Selon l’opposition, le déploiement massif de troupes à la frontière soudanaise et l’ordre d’exercer un « droit de poursuite » relèvent d’une décision unilatérale, prise sans consultation parlementaire et au mépris des procédures démocratiques. « Est-ce admis de déployer plusieurs bataillons prêts à intervenir en territoire étranger pour faire la guerre à un drone ? » s’interroge le communiqué, pointant également les lacunes des services de renseignement face à la menace aérienne.
Pour le GCAP, l’incident ne serait pas isolé mais constituerait une manœuvre pour transformer le Tchad en cobelligérant dans le conflit soudanais, sous l’influence de puissances financières étrangères.
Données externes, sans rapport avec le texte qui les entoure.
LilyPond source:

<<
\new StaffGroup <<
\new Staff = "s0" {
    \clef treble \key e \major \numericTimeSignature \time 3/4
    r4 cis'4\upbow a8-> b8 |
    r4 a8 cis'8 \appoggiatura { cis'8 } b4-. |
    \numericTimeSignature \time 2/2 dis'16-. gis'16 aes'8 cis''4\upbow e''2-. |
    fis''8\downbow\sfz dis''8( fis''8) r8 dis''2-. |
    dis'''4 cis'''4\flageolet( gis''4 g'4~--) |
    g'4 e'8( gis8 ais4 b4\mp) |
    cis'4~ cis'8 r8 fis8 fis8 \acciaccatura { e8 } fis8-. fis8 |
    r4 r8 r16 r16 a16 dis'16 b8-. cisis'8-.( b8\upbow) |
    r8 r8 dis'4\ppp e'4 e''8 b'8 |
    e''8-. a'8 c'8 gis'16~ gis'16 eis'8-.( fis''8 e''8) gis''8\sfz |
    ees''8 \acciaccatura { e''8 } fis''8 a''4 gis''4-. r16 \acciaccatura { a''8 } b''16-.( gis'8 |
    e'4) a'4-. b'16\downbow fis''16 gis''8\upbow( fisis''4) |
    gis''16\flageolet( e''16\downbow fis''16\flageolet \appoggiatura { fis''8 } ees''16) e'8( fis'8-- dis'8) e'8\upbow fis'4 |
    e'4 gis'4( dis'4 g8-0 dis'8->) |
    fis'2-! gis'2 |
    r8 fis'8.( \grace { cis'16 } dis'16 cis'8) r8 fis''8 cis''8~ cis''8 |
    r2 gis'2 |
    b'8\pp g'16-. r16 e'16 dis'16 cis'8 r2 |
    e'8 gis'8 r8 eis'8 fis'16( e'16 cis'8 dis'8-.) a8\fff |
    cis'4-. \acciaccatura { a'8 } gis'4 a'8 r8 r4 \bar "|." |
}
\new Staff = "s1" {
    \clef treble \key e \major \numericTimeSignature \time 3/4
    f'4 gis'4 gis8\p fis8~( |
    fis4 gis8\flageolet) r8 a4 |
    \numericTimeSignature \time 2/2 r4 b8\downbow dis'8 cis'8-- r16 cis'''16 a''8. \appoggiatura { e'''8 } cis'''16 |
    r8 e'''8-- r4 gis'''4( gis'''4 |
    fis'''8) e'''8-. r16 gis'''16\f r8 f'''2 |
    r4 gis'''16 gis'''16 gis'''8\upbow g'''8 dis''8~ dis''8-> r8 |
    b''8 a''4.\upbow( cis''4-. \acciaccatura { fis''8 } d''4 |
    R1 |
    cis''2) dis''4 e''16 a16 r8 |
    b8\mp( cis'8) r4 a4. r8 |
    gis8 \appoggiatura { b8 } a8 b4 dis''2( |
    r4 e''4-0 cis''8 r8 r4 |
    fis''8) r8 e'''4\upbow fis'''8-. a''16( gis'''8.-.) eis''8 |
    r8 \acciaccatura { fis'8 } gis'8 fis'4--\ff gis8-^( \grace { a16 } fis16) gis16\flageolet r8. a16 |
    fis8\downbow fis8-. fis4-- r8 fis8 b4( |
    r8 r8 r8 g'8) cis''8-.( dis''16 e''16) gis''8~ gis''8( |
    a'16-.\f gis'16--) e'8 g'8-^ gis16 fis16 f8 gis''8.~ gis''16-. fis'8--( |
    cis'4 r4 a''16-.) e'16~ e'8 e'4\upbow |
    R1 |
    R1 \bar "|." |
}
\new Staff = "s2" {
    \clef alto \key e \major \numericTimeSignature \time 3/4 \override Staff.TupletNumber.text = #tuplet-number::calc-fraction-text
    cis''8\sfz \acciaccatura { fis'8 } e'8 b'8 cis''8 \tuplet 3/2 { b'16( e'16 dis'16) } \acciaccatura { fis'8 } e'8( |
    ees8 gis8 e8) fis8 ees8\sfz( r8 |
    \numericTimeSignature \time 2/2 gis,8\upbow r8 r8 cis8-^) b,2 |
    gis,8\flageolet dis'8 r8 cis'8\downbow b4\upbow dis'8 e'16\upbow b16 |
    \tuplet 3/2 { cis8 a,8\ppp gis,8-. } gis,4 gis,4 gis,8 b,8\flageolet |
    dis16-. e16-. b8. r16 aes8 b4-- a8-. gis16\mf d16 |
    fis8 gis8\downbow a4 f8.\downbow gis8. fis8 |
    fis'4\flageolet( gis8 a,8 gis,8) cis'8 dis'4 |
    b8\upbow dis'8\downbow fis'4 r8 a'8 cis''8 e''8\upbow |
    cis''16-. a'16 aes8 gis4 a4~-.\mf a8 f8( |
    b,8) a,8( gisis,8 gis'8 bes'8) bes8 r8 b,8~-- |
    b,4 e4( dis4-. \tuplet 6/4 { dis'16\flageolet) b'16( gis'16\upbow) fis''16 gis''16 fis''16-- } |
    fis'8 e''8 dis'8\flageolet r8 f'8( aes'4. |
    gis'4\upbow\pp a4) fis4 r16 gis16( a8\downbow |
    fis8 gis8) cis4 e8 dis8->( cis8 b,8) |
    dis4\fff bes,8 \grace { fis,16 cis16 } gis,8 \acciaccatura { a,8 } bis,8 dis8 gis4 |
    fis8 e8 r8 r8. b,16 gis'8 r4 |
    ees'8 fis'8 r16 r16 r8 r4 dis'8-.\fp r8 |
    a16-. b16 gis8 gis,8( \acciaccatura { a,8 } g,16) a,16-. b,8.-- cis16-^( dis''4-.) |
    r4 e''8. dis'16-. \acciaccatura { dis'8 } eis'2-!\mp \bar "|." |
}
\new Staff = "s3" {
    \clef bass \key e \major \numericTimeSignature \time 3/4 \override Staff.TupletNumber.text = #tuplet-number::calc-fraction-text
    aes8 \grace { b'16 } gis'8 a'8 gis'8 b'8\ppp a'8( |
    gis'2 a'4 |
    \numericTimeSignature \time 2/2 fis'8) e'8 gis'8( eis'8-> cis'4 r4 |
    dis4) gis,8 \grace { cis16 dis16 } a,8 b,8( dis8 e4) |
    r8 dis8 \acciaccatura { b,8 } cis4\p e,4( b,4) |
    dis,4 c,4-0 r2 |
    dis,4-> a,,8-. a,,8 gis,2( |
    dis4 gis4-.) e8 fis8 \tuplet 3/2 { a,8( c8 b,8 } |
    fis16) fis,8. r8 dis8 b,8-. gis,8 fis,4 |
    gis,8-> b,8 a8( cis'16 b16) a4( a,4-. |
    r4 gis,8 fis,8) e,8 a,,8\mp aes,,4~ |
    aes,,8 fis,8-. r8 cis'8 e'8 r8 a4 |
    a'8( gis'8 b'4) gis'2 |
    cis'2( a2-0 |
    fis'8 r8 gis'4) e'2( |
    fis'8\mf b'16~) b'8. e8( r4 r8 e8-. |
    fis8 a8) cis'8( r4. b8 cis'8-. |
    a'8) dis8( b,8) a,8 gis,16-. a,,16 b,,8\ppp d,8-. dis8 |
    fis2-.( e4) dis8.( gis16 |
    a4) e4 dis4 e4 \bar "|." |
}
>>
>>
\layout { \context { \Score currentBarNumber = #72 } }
L’opposition interpelle le gouvernement sur les coûts humains et financiers d’un engagement militaire dans une guerre qui n’est pas celle du peuple tchadien.
Face à cette situation, le GCAP formule des exigences précises : saisine du Conseil de sécurité de l’ONU, expertise internationale indépendante sur l’origine technique du drone, et ouverture d’une enquête pour crime de guerre. Dans un pays déjà placé sous état d’urgence républicaine, cette sortie met en lumière la fracture profonde entre une opposition appelant à la retenue et un pouvoir qui privilégie l’option militaire.